### ACTIVITY A
In the appeal decision, list every bracketed reference to a numbered paragraph of the Judge's decision, in the order in which each first appears.
### ACTIVITY B
Write out the passage of the appeal decision from "13. The Judge" to "his credibility findings.".
### ACTIVITY C
Condense the paragraph of the appeal decision beginning "16. The appellant delayed in claiming asylum" into a shorter version that keeps its main facts.

### SELECTED EXCERPT
== Segment start ==
13. The Judge does not make a finding that the documents were forged or fraudulent. He makes a straightforward finding that the appellant does not demonstrate that the documents can be relied on, and then gives his reasons. The reasons that the Judge gives demonstrate that the Judge took a holistic approach to the totality of evidence before making his credibility findings.
14. The Judge makes an error of fact in both [27] and [28]. His conclusion that the existence of an arrest warrant & bail conditions create difficulty leaving Bangladesh is factually incorrect, but when those findings are treated as pro non scripto, the decision still makes sense and is still adequately reasoned.
15. It was argued that the Judge failed to take account of a newspaper report and a sequence of photographs. The Judge refers to the newspaper report at [16], and refers to the photographs at [31]. The Judge manifestly considered each strand of evidence.
16. The appellant delayed in claiming asylum. In his witness statement the appellant sets out an explanation for the delay in claiming asylum. The Judge sets out a chronology [13]. At [30] the Judge finds that because the appellant did not make his asylum claim at the earliest opportunity his credibility is damaged. The Judge is obliged to make that finding because of section 8 of the Asylum & Immigration (Treatment of Claimants etc) Act 2004.
17. In Shizad (sufficiency of reasons: set aside) [2013] UKUT 85 (IAC) the Tribunal held that (i) Although there is a legal duty to give a brief explanation of the conclusions on the central issue on which an appeal is determined, those reasons need not be extensive if the decision as a whole makes sense, having regard to the material accepted by the judge; (ii) Although a decision may contain an error of law where the requirements to give adequate reasons are not met, the Upper Tribunal would not normally set aside a decision of the First-tier Tribunal where there has been no misdirection of law, the fact-finding process cannot be criticised and the relevant Country Guidance has been taken into account, unless the conclusions the judge draws from the primary data were not reasonably open to him or her.
18. In MD (Turkey) v SSHD [2017] EWCA Civ 1958 it was said that adequacy meant no more nor less than that. It was not a counsel of perfection. Still less should it provide an opportunity to undertake a qualitative assessment of the reasons to see if they are wanting, perhaps even surprising, on their merits. The purpose of the duty to give reasons, is in part, to enable the losing party to know why she has lost and it is also to enable an appellate court or tribunal to see what the reasons for the decision are so that they can be examined in case there has been an error of approach.
19. A fair reading of the decision demonstrates that the Judge took account of each strand of evidence. The Judge considered the background materials as part of a holistic assessment of all of the evidence. There is nothing wrong with the Judge's fact-finding exercise. In reality the appellant's appeal amounts to little more than a disagreement with the way the Judge has applied the facts as he found them to be. The appellant might not like the conclusion that the Judge arrived at, but that conclusion is the result of the correctly applied legal equation. The correct test in law has been applied. The decision does not contain a material error of law.
20 . The decision does not contain a material error of law. The Judge's decision stands.
DECISION
21. The appeal is dismissed. The decision of the First-tier Tribunal, promulgated on 24 April 2018, stands.
== Segment end ==
Dataset records:
== Segment start ==
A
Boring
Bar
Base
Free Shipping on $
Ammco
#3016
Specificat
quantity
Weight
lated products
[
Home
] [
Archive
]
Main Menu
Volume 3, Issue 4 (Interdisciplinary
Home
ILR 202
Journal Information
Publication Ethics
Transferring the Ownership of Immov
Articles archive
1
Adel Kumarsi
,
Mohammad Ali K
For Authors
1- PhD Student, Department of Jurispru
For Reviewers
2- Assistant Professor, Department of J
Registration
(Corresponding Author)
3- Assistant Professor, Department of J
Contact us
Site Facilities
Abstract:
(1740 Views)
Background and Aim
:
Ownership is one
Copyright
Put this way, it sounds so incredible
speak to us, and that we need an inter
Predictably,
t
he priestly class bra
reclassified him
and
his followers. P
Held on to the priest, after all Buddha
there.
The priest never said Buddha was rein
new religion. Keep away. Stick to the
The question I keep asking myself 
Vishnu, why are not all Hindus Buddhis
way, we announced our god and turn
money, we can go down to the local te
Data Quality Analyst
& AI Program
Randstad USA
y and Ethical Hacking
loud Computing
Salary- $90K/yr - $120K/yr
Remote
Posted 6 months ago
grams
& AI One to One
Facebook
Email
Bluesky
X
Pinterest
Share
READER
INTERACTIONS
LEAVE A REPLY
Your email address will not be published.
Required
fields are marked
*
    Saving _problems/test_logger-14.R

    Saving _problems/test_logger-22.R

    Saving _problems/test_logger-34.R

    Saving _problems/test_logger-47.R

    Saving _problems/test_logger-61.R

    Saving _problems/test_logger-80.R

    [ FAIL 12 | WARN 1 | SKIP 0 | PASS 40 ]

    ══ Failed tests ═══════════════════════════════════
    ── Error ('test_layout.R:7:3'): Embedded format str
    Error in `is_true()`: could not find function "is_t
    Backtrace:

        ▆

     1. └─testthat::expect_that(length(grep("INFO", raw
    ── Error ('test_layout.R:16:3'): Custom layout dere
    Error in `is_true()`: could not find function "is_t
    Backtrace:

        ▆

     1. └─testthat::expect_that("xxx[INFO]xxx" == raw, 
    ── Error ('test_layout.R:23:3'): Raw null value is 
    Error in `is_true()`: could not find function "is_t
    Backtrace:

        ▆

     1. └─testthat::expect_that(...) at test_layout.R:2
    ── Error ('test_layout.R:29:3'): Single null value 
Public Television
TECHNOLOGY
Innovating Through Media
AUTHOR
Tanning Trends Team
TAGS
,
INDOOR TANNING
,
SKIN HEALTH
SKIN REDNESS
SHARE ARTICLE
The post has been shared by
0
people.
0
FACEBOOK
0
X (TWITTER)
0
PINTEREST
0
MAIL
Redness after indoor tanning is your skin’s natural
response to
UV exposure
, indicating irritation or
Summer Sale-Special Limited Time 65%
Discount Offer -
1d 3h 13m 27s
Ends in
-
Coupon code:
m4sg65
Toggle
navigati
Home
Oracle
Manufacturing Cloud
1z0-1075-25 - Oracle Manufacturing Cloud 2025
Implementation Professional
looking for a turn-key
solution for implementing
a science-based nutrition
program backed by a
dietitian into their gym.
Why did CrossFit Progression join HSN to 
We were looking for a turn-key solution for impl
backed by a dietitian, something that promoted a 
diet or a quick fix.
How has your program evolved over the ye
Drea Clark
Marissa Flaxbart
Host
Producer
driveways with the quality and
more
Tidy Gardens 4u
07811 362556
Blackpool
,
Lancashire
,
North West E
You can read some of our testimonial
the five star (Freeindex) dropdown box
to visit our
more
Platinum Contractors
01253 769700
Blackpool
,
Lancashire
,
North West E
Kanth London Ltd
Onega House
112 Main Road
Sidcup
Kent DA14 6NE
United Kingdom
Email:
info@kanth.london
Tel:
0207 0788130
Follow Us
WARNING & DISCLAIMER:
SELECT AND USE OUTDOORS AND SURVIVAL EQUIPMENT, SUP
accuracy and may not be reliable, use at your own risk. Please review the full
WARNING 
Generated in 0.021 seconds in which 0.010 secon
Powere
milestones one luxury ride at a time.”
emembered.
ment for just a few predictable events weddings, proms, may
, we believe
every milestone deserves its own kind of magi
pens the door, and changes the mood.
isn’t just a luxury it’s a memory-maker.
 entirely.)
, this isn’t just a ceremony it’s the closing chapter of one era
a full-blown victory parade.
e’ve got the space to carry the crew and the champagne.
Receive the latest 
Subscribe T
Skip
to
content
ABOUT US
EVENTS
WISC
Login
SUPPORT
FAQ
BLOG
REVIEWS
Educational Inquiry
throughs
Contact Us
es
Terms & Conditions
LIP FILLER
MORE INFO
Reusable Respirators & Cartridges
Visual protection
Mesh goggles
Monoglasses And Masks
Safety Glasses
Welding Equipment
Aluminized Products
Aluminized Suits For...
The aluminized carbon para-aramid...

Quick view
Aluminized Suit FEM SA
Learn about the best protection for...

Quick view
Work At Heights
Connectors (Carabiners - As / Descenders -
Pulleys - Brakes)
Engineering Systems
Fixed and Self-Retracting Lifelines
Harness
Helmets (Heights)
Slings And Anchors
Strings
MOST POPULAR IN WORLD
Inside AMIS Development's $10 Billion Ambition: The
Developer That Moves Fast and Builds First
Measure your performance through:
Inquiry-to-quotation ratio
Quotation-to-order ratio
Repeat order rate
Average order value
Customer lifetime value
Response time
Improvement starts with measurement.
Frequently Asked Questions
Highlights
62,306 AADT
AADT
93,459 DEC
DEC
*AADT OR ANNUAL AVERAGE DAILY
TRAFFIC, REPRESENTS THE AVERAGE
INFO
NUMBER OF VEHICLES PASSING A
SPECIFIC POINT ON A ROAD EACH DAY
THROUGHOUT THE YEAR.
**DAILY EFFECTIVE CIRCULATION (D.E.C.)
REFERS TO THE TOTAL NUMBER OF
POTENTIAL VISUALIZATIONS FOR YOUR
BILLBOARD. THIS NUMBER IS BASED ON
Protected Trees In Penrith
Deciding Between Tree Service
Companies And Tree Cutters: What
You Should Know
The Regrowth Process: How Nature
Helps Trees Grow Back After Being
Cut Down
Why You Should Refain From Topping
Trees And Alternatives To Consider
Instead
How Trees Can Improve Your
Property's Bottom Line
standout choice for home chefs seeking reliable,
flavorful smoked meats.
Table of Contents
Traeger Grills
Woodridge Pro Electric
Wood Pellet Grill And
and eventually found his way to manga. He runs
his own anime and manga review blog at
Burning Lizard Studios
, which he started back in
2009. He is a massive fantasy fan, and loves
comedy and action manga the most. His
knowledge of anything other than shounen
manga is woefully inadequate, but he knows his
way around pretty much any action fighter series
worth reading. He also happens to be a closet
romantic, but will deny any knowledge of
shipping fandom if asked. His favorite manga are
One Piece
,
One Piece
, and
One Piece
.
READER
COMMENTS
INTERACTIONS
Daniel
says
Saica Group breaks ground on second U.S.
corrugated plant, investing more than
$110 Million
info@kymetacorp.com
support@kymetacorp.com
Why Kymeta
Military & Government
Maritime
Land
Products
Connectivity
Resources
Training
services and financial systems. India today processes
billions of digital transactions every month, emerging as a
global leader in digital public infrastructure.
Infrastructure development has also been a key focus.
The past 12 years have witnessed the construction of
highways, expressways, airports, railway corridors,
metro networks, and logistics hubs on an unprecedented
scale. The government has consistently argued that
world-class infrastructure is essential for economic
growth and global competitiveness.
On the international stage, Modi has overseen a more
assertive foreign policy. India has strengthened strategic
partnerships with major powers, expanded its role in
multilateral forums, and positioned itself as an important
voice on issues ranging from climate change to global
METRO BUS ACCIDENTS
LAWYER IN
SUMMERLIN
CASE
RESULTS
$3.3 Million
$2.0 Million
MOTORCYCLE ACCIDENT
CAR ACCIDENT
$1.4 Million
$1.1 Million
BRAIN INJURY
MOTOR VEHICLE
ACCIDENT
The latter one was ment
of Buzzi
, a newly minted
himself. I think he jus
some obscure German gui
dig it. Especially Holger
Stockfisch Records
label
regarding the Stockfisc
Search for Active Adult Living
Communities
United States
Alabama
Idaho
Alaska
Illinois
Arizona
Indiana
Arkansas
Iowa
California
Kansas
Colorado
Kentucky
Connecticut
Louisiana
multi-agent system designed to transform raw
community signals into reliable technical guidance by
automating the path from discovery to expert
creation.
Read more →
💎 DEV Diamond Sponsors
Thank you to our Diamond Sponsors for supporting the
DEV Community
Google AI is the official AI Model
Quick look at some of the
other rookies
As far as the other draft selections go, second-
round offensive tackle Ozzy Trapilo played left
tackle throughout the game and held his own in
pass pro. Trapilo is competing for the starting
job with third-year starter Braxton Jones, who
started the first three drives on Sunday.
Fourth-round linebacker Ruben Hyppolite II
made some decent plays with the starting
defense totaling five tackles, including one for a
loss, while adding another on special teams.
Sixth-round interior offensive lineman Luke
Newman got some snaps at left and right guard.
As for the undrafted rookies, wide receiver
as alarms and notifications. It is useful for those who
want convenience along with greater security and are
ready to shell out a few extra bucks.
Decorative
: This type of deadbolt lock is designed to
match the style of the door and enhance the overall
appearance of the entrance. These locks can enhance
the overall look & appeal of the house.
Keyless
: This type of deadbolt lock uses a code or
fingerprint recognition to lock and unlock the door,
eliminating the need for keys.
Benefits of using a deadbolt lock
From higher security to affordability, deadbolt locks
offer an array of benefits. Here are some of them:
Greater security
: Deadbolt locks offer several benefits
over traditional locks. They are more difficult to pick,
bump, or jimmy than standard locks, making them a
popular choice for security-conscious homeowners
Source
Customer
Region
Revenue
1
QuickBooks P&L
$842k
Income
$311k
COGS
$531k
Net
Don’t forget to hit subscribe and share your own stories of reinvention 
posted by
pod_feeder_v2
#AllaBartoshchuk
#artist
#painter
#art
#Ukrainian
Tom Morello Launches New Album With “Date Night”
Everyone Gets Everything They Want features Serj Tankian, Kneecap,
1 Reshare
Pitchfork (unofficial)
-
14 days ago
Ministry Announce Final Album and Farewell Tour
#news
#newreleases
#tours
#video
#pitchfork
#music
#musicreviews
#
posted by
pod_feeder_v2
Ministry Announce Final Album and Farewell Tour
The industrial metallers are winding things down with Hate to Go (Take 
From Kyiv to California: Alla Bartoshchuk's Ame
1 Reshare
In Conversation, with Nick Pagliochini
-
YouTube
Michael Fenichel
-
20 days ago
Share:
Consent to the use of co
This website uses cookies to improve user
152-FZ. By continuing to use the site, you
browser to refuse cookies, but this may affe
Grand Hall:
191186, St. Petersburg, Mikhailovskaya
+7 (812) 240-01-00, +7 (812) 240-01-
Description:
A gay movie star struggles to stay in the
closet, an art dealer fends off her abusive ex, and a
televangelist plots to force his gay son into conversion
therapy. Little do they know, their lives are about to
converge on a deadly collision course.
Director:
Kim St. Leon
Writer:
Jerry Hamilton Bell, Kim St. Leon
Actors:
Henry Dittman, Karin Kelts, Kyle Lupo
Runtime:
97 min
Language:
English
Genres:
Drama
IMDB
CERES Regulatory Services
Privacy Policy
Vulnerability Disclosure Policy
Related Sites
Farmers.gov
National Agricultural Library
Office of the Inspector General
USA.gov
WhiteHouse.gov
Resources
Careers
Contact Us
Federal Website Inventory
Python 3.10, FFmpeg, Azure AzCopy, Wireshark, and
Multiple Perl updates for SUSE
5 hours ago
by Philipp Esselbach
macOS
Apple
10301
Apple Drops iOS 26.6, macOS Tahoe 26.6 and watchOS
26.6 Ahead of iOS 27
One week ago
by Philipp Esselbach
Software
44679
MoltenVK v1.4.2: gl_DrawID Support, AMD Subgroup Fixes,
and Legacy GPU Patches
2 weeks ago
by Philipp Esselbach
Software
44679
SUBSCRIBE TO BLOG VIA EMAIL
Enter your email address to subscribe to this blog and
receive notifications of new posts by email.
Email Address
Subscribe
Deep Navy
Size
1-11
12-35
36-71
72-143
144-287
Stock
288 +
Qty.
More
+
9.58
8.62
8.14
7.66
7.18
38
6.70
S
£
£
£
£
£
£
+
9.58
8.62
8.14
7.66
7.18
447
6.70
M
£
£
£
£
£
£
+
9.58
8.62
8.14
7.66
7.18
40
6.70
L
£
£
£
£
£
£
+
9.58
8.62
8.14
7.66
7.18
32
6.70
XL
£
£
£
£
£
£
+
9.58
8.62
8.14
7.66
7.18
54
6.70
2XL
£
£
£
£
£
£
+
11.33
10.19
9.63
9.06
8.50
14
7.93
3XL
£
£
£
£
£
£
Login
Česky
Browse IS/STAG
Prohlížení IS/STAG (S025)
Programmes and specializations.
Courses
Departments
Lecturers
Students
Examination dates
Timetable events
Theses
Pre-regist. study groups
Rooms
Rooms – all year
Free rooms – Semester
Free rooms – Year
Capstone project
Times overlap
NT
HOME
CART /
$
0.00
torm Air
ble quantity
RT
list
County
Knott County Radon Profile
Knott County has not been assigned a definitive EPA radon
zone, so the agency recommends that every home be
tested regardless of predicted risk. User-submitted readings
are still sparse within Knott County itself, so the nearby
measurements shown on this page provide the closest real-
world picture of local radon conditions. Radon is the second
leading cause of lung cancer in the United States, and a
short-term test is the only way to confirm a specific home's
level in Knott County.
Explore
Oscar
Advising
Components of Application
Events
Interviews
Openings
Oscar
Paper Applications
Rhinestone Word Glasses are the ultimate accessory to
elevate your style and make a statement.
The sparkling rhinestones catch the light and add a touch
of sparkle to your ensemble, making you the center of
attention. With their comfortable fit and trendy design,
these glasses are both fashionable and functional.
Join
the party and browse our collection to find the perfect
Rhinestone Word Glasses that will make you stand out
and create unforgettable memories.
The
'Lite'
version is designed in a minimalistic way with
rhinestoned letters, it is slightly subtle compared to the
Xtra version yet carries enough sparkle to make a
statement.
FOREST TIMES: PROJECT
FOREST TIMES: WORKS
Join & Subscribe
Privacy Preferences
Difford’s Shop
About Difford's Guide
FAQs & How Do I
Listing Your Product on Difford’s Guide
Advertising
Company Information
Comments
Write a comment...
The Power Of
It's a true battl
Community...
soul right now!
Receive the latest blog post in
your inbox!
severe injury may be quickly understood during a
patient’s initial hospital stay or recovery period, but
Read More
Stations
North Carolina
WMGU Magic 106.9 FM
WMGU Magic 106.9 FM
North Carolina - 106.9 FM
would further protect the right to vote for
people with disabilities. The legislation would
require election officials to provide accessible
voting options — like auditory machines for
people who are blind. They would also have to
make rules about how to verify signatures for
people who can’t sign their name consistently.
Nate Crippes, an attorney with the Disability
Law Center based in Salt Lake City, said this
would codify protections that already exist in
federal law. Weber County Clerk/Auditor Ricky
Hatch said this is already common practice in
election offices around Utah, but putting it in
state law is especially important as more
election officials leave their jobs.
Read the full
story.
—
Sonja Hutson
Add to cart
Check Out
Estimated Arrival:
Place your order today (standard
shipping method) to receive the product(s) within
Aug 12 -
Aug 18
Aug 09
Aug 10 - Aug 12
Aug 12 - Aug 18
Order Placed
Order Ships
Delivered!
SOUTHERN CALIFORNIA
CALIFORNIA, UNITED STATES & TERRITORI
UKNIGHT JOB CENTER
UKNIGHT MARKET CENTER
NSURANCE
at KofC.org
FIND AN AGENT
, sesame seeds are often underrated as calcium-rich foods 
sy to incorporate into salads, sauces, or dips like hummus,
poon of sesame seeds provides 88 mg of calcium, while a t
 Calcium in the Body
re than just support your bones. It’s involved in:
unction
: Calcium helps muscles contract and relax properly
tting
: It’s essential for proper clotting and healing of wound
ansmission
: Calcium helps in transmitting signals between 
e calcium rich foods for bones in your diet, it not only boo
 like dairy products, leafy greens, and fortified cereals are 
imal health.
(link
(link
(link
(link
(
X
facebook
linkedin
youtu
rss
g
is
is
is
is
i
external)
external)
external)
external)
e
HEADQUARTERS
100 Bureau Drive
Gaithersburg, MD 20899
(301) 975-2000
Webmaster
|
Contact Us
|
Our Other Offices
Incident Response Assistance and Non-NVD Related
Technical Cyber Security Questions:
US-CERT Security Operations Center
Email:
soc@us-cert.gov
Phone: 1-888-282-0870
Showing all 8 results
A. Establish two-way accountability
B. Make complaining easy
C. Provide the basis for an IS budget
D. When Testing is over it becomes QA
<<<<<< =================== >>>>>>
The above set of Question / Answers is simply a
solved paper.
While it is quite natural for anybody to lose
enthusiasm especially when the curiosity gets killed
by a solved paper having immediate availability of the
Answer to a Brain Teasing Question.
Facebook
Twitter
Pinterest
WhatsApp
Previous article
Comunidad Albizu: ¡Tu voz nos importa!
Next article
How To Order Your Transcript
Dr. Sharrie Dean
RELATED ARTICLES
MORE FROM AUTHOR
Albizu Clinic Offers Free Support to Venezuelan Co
== Segment end ==
### OUTPUT A
[27], [28], [16], [31], [13], [30]

### OUTPUT B
13. The Judge does not make a finding that the documents were forged or fraudulent. He makes a straightforward finding that the appellant does not demonstrate that the documents can be relied on, and then gives his reasons. The reasons that the Judge gives demonstrate that the Judge took a holistic approach to the totality of evidence before making his credibility findings.

### OUTPUT C
16. The appellant delayed claiming asylum and explained the delay in his witness statement. After setting out a chronology at [13], the Judge found at [30] that the appellant's credibility was damaged because he had not claimed at the earliest opportunity. Section 8 of the Asylum & Immigration (Treatment of Claimants etc) Act 2004 obliged the Judge to make that finding.